In the years before World War II, almost every menu included a tall glass of cool buttermilk. Buttermilk believers said the drink made them strong, energetic and healthy. Perhaps they were right: Earl Cruze, the celebrated Tennessee buttermilk maker, claims men worried about their virility wouldn't need pills if they drank more buttermilk.



2. Corned beef

Corned beef was a staple of early 20th century diets: Health guru Bernard Macfadden, an outspoken advocate of cold plunge baths, long walks, natural childbirth and carrots, sold a 12-cent corned beef plate at his health food restaurant in 1910. Amelia Summerville, author of "Why be Fat?", published in 1916, urged her readers to breakfast on corned beef hash, a dish she defended as lean and nutritious.



3. Sarsaparilla soft drinks

Sarsaparilla, extracted from a tropical trailing vine, still shows up in some root beers, but the flavored oil was the main attraction back in the nineteenth century.
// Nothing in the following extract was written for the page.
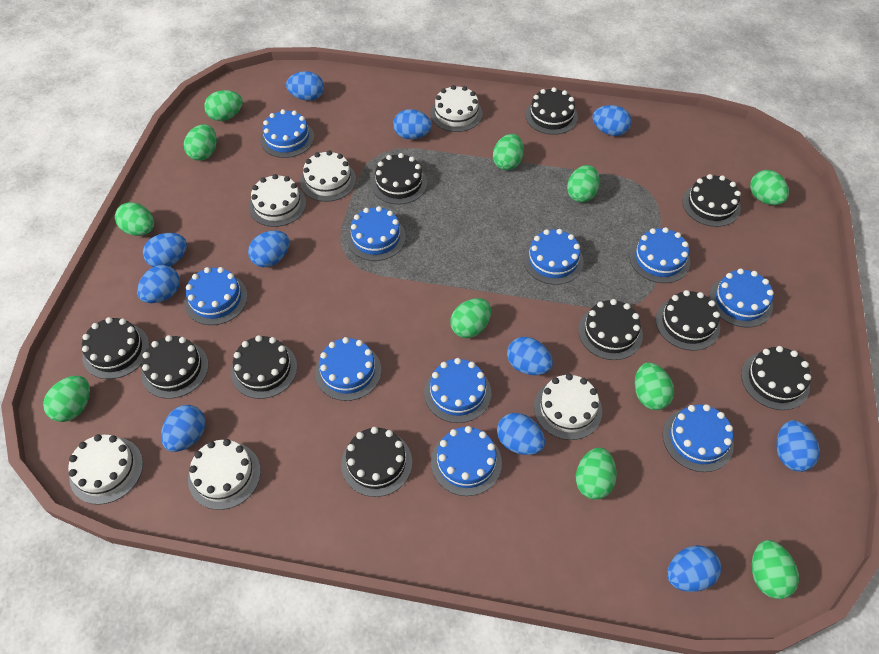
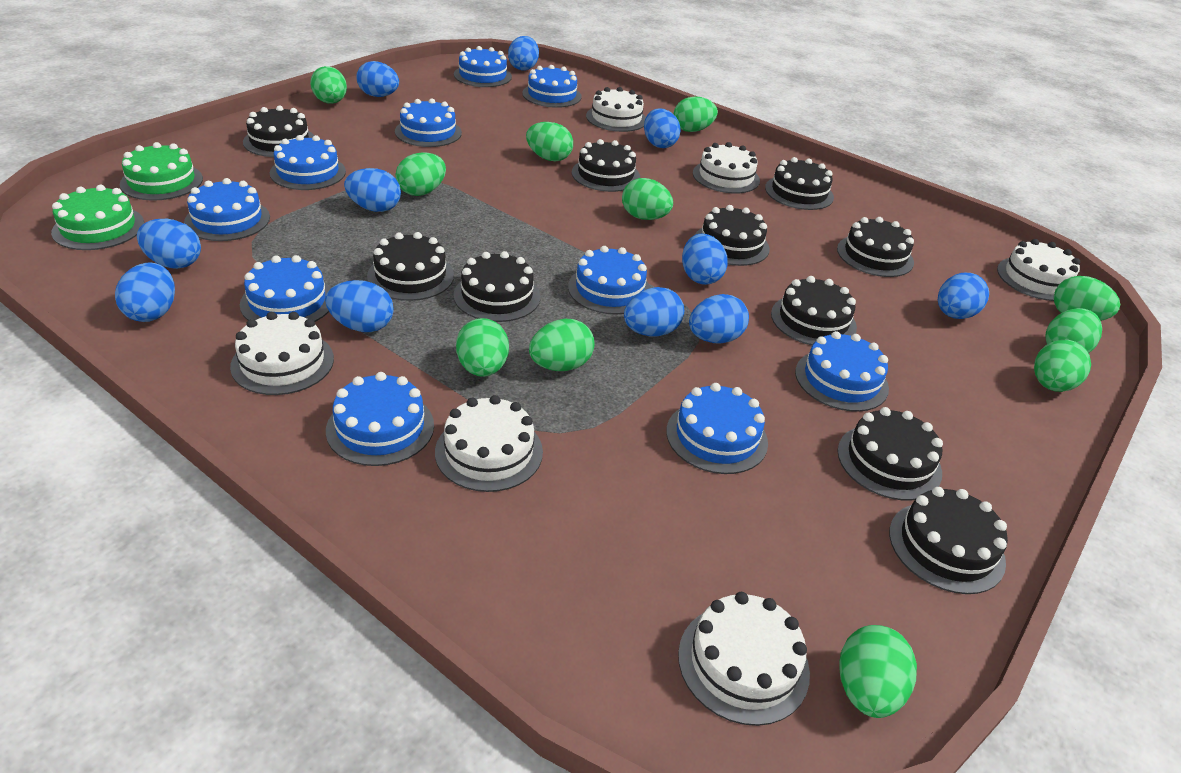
green cake: 0 -> 2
A popular syphilis treatment, sarsaparilla sodas were also promoted as pick-me-ups. "That tired feeling can be totally overcome by taking Hood's Sarsaparilla," an 1885 newspaper ad promised.



4. Stale bread

Anti-obesity crusader Summerville was a fan of stale bread, which presumably saved dieters the trouble of toasting. "That perhaps does not sound like a strikingly inviting repast," a writer for a South Carolina newspaper conceded in an 1892 story entitled "Getting Lean: Helpful Hints for Men Who Carry too Much Flesh." But, he added, a dinner of cold meat, poached eggs, stewed fruit, stale bread and tea "will reduce the weight of a stout man."



5. Mutton

President Taft in 1916 dispelled any notions that he'd lost 75 pounds by playing golf, instead attributing his weight loss to a restrictive diet of beef, fowl, mutton and vegetables (other than potatoes). "Above all, you ought to be examined by the best physician you can get," he advised fellow fat men interested in replicating his strategy. "Don't get a quack."